The existing rule model is powerful and gives you the ability to detect and respond to many different types of attacks. It does not, however, allow you to respond to attacks that simply consist of a large number of otherwise valid requests from a particular IP address. These requests might be a web-layer DDoS attack, a brute-force login attempt, or even a partner integration gone awry.

New Rate-Based Rules
Today we are adding Rate-based Rules to WAF, giving you control of when IP addresses are added to and removed from a blacklist, along with the flexibility to handle exceptions and special cases:

Blacklisting IP Addresses – You can blacklist IP addresses that make requests at a rate that exceeds a configured threshold rate.

IP Address Tracking– You can see which IP addresses are currently blacklisted.

IP Address Removal – IP addresses that have been blacklisted are automatically removed when they no longer make requests at a rate above the configured threshold.

IP Address Exemption – You can exempt certain IP addresses from blacklisting by using an IP address whitelist inside of the a rate-based rule.
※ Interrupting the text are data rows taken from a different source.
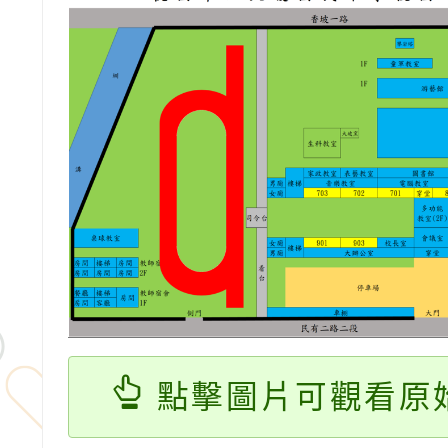
點擊圖片可觀看原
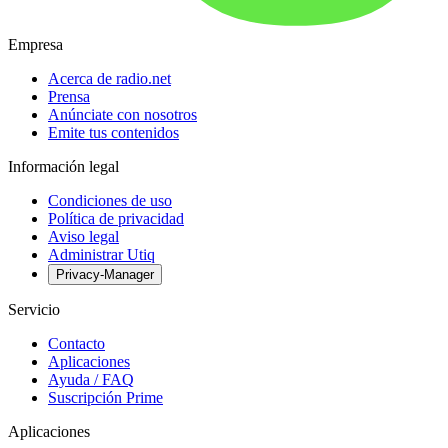
Empresa
Acerca de radio.net
Prensa
Anúnciate con nosotros
Emite tus contenidos
Información legal
Condiciones de uso
Política de privacidad
Aviso legal
Administrar Utiq
Privacy-Manager
Servicio
Contacto
Aplicaciones
Ayuda / FAQ
Suscripción Prime
Aplicaciones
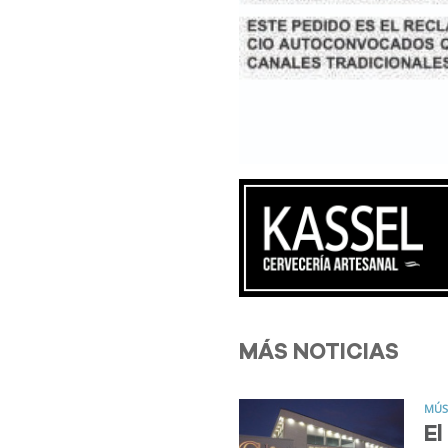
MÁS NOTICIAS
MÚS
El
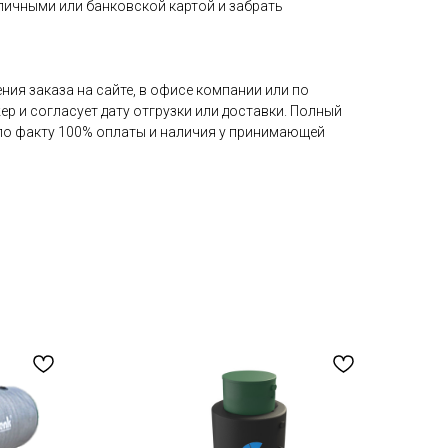
аличными или банковской картой и забрать
ия заказа на сайте, в офисе компании или по
ер и согласует дату отгрузки или доставки. Полный
 по факту 100% оплаты и наличия у принимающей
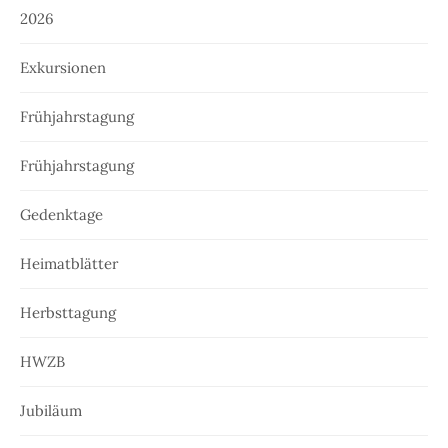
2026
Exkursionen
Frühjahrstagung
Frühjahrstagung
Gedenktage
Heimatblätter
Herbsttagung
HWZB
Jubiläum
For example, you might want to allow trusted partners to access your site at a higher rate.

Monitoring & Alarming – You can watch and alarm on CloudWatch metrics that are published for each rule.

You can combine new Rate-based Rules with WAF Conditions to implement sophisticated rate-limiting strategies. For example, you could use a Rate-based Rule and a WAF Condition that matches your login pages. This would allow you to impose a modest threshold on your login pages (to avoid brute-force password attacks) and allow a more generous one on your marketing or system status pages.
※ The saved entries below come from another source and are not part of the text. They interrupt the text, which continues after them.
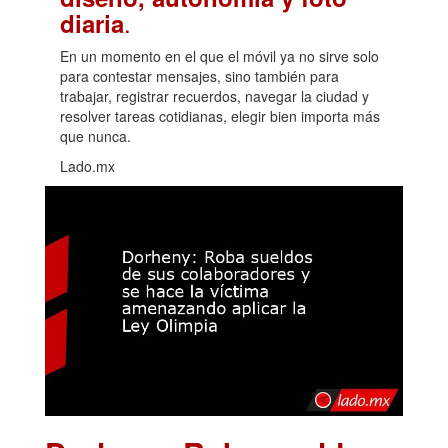
.
diaria
En un momento en el que el móvil ya no sirve solo
para contestar mensajes, sino también para
trabajar, registrar recuerdos, navegar la ciudad y
resolver tareas cotidianas, elegir bien importa más
que nunca.
Lado.mx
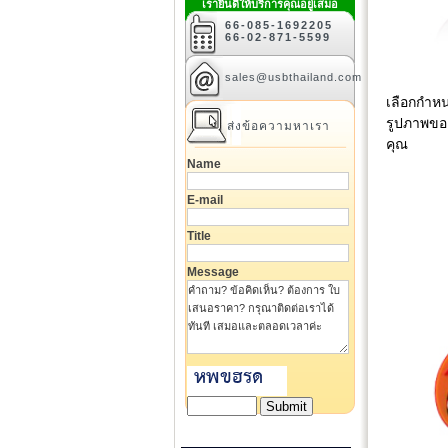
เรายินดีให้บริการคุณอยู่เสมอ
66-085-1692205
66-02-871-5599
sales@usbthailand.com
เลือกกำห
รูปภาพขอ
ส่งข้อความหาเรา
คุณ
Name
E-mail
Title
Message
Thresholds are defined in terms of the number of incoming requests from a single IP address within a 5 minute period. Once this threshold is breached, additional requests from the IP address are blocked until the request rate falls below the threshold.

Using Rate-Based Rules
Here’s how you would define a Rate-based Rule that protects the /login portion of your site. Start by defining a WAF condition that matches the desired string in the URI of the page:

Then use this condition to define a Rate-based Rule (the rate limit is expressed in terms of requests within a 5 minute interval, but the blacklisting goes in to effect as soon as the limit is breached):

With the condition and the rule in place, create a Web ACL (ProtectLoginACL) to bring it all together and to attach it to the AWS resource (a CloudFront distribution in this case):

Then attach the rule (ProtectLogin) to the Web ACL:

The resource is now protected in accord with the rule and the web ACL. You can monitor the associated CloudWatch metrics (ProtectLogin and ProtectLoginACL in this case). You could even create CloudWatch Alarms and use them to fire Lambda functions when a protection threshold is breached. The code could examine the offending IP address and make a complex, business-driven decision, perhaps adding a whitelisting rule that gives an extra-generous allowance to a trusted partner or to a user with a special payment plan.

Available Now
The new, Rate-based Rules are available now and you can start using them today! Rate-based rules are priced the same as Regular rules; see the WAF Pricing page for more info.